Quelle>
Statt jetzt zu überlegen, wie wir eine Lösung erreichen können, die Kinder aus unterschiedlichen sozialen Verhältnissen zusammenbringt, eine Lösung, durch die die Kinder auch von ihrer Heterogenität, ihrer Unterschiedlichkeit profitieren, statt auch zu überlegen, wie wir die Schulen besser mit Ressourcen ausstatten, statt solcher Überlegungen wollen Sie abschotten. Herr Kollege Hoffmann, noch ein Wort dazu: Es geht hier nicht um eine schlichte Zusammenlegung von Schularten, sondern es geht um eine innovative Schulentwicklung, wie wir sie aus anderen Ländern längst kennen. Es geht um neue Lern- und Schulkonzepte, die wir in Baden-Württemberg brauchen, damit wir in diesem Land endlich allen Kindern einen gerechten Zugang zu Bildung und Bildungserfolg ermöglichen. Deshalb müssen wir jetzt auf die Impulse, die wir aus ganz Baden-Württemberg bekommen, hören und dazu endlich konkrete Schritte ergreifen.

(Beifall bei den Grünen und Abgeordneten der SPD)

Das Wort erteile ich Herrn Abg. Kleinmann für die Fraktion der FDP/DVP.

Frau Präsidentin, meine sehr verehrten Damen und Herren! Debatten und parlamentarische Initiativen zum Thema Realschule sind in diesem Haus vergleichsweise selten. Umso mehr freue ich mich, dass dieser Antrag von der CDU gestellt worden ist. Ich erinnere auch daran, dass die FDP/DVP-Landtagsfraktion vor sechs Jahren eine Große Anfrage zum Thema Realschulen eingebracht hat. Dies zu den Präliminarien.

Ich möchte gleich auf meine Vorredner eingehen. Herr Zeller, wenn Sie fragen, was ein Realschüler sei, ob er Realschulgene habe, frage ich: Was ist ein Hauptschüler, was ist ein Gymnasiast? Wir können selbstverständlich eine Einheitsschule machen und diese Schulen Gymnasien nennen, und dann gibt es halt wieder den Zug A, den Zug B und den Zug C. Das wäre aber genauso stigmatisierend, als wenn ich von Hauptschule, Realschule und Gymnasium spreche.

Schriftliche Aufgabe A> Nennen Sie sämtliche Parteien oder Fraktionen, die in der Quelle erwähnt werden.
Schriftliche Aufgabe B> Übersetzen Sie den folgenden Satz aus der Quelle ins Englische: „Debatten und parlamentarische Initiativen zum Thema Realschule sind in diesem Haus vergleichsweise selten.“
Schriftliche Aufgabe C> Schreiben Sie aus der Quelle den Abschnitt ab, der mit „Das Wort erteile“ beginnt und mit „zu den Präliminarien.“ endet.

Datenteil>
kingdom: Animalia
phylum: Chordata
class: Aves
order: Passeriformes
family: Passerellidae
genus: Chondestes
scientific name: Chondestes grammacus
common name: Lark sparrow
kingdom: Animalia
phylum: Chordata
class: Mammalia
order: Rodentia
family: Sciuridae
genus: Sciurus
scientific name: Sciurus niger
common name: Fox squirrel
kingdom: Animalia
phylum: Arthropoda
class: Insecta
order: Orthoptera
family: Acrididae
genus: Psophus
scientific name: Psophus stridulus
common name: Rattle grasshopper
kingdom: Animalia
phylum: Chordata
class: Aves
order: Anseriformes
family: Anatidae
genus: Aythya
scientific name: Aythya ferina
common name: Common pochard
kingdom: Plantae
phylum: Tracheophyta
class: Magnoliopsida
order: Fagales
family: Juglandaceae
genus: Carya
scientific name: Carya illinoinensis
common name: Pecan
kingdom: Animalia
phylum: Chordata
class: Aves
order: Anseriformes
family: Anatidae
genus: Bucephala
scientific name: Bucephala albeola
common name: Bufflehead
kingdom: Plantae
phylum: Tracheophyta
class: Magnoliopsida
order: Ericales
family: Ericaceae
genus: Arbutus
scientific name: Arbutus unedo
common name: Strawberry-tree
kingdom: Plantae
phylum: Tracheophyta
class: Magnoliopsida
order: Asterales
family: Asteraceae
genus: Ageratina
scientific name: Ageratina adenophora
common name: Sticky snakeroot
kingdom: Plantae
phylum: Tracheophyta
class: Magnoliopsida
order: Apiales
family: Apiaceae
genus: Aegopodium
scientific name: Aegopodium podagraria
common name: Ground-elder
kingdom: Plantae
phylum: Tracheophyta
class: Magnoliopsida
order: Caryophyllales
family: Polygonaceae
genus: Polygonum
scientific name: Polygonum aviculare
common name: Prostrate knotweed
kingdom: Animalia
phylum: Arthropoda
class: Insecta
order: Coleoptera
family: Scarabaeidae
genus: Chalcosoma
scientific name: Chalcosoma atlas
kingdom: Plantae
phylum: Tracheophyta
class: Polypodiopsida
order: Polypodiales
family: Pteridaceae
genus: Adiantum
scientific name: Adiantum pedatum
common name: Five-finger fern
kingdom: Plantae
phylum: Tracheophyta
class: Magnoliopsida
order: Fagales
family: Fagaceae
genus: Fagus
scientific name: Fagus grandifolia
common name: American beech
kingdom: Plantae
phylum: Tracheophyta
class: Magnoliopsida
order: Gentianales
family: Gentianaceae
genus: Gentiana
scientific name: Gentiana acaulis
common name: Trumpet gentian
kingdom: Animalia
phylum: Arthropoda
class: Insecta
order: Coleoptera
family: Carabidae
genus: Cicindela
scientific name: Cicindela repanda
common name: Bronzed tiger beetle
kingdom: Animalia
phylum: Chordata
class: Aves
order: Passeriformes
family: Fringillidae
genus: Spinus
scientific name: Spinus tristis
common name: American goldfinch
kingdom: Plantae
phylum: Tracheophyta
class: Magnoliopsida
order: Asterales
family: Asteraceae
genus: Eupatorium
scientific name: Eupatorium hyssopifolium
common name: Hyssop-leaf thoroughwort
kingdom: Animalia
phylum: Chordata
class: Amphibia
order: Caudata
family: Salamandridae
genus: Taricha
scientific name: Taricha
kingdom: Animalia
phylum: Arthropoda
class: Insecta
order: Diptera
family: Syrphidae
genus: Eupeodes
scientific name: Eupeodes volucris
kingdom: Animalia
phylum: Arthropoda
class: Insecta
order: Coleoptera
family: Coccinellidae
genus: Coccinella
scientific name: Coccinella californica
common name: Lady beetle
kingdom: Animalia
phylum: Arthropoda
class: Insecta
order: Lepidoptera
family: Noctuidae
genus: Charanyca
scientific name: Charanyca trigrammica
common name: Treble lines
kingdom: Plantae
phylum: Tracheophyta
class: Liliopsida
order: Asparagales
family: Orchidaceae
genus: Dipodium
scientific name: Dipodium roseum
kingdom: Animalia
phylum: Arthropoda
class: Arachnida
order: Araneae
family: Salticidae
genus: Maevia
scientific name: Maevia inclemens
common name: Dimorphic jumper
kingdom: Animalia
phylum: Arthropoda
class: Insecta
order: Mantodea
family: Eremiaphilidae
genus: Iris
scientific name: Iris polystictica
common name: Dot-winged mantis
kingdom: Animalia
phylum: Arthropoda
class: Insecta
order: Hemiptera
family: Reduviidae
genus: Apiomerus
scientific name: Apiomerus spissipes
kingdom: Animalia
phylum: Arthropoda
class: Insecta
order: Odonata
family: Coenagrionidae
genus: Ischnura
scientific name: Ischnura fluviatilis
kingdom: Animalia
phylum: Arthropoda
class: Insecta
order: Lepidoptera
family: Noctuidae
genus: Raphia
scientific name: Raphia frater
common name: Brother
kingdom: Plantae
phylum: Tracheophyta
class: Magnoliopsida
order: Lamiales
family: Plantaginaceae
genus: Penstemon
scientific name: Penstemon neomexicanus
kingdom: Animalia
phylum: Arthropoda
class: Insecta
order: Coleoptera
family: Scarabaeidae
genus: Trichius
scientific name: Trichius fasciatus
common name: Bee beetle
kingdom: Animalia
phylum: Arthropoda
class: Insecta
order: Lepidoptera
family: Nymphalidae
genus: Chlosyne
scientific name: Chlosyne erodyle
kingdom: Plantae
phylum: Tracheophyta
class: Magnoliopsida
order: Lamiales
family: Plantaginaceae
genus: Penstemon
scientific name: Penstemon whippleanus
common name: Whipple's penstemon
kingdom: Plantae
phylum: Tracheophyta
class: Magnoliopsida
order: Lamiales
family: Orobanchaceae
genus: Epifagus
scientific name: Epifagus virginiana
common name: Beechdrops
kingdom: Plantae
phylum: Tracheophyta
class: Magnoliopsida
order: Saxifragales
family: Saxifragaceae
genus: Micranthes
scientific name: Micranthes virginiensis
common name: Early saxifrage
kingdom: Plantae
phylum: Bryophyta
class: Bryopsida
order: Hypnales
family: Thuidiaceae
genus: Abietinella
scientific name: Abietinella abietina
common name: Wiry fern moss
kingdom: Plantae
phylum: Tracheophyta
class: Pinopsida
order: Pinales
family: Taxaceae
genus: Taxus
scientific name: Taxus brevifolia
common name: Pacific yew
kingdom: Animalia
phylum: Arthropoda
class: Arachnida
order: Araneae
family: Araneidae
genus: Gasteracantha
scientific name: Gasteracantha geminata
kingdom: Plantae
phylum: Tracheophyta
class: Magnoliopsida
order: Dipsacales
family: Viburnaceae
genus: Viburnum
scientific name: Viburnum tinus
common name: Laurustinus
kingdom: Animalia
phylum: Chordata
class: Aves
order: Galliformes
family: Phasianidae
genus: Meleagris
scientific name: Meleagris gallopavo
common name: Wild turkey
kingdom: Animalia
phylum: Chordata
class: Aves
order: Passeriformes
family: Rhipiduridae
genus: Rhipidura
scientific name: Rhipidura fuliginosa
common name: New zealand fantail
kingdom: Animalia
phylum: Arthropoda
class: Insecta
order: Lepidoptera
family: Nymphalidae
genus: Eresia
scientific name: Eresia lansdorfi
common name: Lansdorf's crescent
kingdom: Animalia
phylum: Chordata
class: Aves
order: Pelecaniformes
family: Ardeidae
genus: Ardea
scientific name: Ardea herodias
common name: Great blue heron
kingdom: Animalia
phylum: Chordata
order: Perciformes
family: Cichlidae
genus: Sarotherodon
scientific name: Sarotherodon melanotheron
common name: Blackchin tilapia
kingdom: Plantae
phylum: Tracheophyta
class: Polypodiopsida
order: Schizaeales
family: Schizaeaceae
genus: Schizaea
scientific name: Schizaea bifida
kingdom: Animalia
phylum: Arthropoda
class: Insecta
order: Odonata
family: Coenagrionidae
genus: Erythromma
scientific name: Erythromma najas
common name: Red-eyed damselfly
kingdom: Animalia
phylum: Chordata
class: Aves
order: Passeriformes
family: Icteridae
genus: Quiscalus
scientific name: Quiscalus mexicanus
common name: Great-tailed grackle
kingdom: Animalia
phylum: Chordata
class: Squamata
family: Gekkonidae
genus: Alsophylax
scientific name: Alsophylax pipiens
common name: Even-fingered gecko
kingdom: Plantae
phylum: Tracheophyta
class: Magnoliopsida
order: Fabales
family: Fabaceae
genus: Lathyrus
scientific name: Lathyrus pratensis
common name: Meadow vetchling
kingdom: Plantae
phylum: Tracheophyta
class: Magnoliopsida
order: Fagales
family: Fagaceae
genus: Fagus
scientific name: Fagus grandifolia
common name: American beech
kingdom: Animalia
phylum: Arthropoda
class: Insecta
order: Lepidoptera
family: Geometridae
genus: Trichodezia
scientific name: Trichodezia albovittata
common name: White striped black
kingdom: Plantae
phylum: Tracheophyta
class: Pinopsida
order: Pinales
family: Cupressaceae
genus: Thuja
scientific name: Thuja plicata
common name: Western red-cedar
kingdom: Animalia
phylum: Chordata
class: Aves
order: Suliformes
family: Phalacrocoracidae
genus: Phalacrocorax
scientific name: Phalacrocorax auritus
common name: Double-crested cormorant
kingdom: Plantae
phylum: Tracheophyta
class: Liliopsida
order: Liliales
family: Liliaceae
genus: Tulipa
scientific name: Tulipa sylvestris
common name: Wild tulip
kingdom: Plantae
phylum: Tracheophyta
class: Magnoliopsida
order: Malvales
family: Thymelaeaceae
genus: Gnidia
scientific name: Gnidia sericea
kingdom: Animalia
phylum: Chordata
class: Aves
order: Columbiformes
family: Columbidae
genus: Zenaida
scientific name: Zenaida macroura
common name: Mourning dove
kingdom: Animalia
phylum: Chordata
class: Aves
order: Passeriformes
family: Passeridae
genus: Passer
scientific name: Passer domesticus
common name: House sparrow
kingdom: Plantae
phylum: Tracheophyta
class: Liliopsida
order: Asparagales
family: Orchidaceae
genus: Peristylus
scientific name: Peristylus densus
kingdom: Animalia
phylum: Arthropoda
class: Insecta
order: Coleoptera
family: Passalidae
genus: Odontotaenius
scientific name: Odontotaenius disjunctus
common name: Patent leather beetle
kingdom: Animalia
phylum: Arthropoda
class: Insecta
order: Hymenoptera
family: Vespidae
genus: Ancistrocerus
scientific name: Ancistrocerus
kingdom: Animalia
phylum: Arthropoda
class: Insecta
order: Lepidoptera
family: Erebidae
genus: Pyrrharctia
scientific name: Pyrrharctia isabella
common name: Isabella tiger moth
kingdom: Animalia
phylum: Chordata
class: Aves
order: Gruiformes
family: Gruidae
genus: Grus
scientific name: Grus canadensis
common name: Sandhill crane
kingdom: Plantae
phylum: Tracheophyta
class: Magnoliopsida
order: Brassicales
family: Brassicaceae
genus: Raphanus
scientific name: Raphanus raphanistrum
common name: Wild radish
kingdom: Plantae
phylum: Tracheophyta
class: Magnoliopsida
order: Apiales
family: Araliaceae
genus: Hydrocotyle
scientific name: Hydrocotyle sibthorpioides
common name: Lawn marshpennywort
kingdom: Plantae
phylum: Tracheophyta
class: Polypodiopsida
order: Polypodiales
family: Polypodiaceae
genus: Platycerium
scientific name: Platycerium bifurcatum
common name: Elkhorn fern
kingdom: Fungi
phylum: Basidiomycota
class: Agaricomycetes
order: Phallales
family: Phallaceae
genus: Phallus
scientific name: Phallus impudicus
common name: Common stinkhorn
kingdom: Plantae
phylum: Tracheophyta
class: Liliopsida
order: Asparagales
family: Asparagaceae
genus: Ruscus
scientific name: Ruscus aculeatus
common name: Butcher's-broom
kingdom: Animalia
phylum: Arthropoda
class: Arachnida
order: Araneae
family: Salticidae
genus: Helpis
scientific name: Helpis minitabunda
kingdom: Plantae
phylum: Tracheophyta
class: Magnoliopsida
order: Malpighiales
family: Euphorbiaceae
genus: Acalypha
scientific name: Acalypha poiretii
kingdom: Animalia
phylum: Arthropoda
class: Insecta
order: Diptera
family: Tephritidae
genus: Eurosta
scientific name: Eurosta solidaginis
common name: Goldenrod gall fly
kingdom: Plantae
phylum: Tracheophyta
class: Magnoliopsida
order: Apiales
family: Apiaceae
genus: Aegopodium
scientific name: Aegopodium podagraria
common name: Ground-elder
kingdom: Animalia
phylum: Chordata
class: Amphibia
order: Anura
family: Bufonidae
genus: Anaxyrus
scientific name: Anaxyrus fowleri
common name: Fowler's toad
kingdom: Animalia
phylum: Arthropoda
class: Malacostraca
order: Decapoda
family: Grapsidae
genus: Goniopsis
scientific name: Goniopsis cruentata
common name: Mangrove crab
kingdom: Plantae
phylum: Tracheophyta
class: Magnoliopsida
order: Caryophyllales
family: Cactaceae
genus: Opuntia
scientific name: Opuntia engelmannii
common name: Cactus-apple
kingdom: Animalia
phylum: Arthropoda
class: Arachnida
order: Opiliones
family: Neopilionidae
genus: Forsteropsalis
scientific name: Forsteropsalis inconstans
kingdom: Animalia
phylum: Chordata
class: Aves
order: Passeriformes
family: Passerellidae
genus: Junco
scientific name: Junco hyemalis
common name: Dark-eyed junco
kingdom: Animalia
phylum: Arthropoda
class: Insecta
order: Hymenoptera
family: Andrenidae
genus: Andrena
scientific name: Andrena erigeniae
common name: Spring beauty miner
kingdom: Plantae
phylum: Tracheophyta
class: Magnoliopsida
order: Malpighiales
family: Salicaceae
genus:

Erwartete Antwort A> Grüne, SPD, FDP/DVP, CDU

Erwartete Antwort B> Debates and parliamentary initiatives on the subject of the Realschule are comparatively rare in this House.

Erwartete Antwort C>
Das Wort erteile ich Herrn Abg. Kleinmann für die Fraktion der FDP/DVP.

Frau Präsidentin, meine sehr verehrten Damen und Herren! Debatten und parlamentarische Initiativen zum Thema Realschule sind in diesem Haus vergleichsweise selten. Umso mehr freue ich mich, dass dieser Antrag von der CDU gestellt worden ist. Ich erinnere auch daran, dass die FDP/DVP-Landtagsfraktion vor sechs Jahren eine Große Anfrage zum Thema Realschulen eingebracht hat. Dies zu den Präliminarien.